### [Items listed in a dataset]
··········

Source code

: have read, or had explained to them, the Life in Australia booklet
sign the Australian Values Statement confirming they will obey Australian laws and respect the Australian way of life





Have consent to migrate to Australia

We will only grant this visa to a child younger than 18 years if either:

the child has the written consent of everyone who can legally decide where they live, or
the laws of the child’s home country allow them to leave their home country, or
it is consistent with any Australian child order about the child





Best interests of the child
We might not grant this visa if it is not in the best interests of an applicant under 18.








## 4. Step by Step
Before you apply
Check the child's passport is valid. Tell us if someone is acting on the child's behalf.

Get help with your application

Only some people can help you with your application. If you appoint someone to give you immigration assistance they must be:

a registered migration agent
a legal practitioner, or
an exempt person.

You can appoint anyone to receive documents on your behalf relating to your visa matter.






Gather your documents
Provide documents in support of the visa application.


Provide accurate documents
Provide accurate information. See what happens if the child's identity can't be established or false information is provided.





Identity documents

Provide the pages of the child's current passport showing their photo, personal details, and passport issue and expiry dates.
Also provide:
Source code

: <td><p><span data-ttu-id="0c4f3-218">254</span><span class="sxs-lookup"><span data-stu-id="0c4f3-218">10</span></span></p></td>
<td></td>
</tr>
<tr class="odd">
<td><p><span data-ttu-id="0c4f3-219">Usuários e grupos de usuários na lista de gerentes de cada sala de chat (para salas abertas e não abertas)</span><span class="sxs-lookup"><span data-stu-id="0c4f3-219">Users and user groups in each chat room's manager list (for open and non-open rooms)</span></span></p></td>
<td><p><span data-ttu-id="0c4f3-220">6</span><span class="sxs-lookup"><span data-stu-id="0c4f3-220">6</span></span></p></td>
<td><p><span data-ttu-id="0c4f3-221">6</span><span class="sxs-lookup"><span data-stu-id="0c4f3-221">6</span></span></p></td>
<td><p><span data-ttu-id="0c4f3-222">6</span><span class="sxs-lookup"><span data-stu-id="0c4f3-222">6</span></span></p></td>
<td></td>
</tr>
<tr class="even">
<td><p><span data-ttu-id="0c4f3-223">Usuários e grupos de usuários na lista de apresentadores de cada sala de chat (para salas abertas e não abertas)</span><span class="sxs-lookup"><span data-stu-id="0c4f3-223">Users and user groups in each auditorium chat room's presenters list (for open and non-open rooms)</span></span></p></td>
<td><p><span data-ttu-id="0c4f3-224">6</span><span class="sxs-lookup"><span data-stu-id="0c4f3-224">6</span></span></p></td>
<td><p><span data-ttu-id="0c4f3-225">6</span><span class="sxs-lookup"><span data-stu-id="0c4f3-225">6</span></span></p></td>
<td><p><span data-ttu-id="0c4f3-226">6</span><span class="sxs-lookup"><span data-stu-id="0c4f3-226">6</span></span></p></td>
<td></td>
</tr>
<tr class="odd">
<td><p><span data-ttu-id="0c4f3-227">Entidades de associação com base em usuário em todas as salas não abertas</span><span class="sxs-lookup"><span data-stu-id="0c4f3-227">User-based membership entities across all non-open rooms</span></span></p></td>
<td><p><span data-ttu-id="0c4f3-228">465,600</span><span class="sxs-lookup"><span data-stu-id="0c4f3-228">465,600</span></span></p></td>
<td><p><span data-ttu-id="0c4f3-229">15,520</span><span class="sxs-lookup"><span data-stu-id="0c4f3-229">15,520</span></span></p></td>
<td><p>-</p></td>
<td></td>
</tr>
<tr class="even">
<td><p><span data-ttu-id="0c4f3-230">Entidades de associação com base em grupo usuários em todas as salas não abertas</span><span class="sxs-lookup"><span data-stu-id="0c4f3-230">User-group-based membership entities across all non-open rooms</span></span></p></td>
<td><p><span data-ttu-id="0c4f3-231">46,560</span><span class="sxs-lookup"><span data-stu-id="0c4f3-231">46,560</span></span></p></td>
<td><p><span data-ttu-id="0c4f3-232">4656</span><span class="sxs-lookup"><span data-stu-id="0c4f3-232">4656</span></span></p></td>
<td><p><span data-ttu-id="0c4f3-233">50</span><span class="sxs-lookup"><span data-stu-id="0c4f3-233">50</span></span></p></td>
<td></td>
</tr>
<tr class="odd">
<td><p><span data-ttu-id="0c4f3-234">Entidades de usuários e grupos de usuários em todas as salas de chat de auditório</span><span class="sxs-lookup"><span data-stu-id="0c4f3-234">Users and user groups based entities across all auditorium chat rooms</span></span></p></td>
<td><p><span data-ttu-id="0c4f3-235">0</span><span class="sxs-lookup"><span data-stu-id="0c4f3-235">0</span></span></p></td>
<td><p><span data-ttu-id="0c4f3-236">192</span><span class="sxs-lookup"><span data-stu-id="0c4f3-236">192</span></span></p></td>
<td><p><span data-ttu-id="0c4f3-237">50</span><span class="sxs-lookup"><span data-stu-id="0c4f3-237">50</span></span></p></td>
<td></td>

··········

### [To do]
Take from the entries every line that has the string "todas".

### [Response to this task]
<td><p><span data-ttu-id="0c4f3-227">Entidades de associação com base em usuário em todas as salas não abertas</span><span class="sxs-lookup"><span data-stu-id="0c4f3-227">User-based membership entities across all non-open rooms</span></span></p></td>
<td><p><span data-ttu-id="0c4f3-230">Entidades de associação com base em grupo usuários em todas as salas não abertas</span><span class="sxs-lookup"><span data-stu-id="0c4f3-230">User-group-based membership entities across all non-open rooms</span></span></p></td>
<td><p><span data-ttu-id="0c4f3-234">Entidades de usuários e grupos de usuários em todas as salas de chat de auditório</span><span class="sxs-lookup"><span data-stu-id="0c4f3-234">Users and user groups based entities across all auditorium chat rooms</span></span></p></td>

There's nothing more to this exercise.